Paying for the guest's night at the alternative hotel shows up on the 
bottom line, of course, especially when it's on the scale of 25 rooms.

But, again, it has no compensatory value to the displaced and 
inconvenienced guest.  The cost that should be incurred should be to 
counteract the considerable inconvenience to the guest(s).  This is made 
a bit more interesting by the fact that business guests typically aren't 
paying for their room; so comp'ing them the cost of the room doesn't 
make /the guest/ better, it makes their company better.

> Moreover, they're _really_ costs that affect the front office manager,
> whose very job depends on skating exactly on the line of ensuring both
> high occupancy and high room revenue while not ending up with hard or
> soft costs (roughly, money to another hotel or a dissatisfied guest).

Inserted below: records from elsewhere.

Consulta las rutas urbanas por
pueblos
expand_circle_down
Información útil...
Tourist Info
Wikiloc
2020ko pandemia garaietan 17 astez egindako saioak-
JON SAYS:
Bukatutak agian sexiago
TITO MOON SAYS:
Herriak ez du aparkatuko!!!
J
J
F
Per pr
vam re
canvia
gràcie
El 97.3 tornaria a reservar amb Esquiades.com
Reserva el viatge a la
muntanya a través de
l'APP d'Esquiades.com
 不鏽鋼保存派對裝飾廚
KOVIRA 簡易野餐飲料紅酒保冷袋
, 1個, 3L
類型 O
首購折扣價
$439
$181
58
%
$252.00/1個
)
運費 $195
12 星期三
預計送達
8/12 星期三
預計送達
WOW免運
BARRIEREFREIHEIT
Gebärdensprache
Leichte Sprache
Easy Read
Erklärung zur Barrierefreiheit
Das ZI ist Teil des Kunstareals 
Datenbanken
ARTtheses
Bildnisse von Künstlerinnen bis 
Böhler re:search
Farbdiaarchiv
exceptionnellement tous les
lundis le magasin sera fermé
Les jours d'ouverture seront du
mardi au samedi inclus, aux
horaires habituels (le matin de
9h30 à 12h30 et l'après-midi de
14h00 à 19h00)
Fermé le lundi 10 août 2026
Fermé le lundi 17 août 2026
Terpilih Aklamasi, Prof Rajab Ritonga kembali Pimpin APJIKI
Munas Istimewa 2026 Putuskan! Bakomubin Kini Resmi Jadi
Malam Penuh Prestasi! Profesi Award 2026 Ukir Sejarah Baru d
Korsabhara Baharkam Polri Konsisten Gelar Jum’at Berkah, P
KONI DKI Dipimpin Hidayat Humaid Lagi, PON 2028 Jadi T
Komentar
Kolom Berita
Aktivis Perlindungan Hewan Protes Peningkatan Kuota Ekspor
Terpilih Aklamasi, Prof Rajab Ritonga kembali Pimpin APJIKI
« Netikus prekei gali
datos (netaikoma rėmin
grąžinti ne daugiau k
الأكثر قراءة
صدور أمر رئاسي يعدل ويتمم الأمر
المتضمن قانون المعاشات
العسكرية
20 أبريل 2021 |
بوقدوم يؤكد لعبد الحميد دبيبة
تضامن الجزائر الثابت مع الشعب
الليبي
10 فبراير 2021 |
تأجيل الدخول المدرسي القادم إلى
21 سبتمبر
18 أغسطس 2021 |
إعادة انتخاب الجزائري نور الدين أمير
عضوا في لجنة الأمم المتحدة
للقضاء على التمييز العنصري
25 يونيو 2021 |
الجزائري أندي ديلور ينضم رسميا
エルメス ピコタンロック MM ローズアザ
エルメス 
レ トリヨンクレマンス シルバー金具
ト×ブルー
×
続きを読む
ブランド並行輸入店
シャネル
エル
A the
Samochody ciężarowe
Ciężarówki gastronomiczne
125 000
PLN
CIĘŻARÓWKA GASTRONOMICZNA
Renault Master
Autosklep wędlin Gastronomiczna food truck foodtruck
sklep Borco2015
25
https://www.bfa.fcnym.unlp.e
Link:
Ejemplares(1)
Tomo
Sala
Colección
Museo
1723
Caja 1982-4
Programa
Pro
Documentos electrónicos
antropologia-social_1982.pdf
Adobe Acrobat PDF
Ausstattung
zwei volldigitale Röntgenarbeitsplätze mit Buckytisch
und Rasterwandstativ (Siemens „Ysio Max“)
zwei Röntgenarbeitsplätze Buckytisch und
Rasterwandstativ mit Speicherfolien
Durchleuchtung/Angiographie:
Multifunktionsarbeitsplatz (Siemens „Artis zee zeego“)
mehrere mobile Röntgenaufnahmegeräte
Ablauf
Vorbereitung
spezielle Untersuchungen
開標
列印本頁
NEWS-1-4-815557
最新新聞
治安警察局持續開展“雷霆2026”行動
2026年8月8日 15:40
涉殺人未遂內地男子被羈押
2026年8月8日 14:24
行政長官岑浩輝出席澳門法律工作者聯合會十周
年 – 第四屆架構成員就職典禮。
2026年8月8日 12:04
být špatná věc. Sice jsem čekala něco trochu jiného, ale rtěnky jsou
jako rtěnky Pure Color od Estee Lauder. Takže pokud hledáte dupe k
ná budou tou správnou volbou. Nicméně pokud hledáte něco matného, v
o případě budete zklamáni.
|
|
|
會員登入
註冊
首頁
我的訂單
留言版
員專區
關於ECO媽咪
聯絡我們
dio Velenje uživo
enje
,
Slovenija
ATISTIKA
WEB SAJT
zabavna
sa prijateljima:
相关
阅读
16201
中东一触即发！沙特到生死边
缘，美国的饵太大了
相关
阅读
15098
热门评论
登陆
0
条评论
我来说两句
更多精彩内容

Fair point.  What's missing is counteracting the inconvenience to the 

>> That the error seems to be happening more than once suggests that
>> our contracts are not forceful enough.
> Actually, it suggests that we're paying room rates in the lower end of
> the scale.  Hotels are _always_ going to walk the people that
> represent the lowest likely overall room revenue, just like any other
> economic agent.

As I said, it sounds as if our contract doesn't establish incentives 
well enough.  In this case that means making sure the hotel doesn't 
evaluate failure to honor the reservation in the way you describe.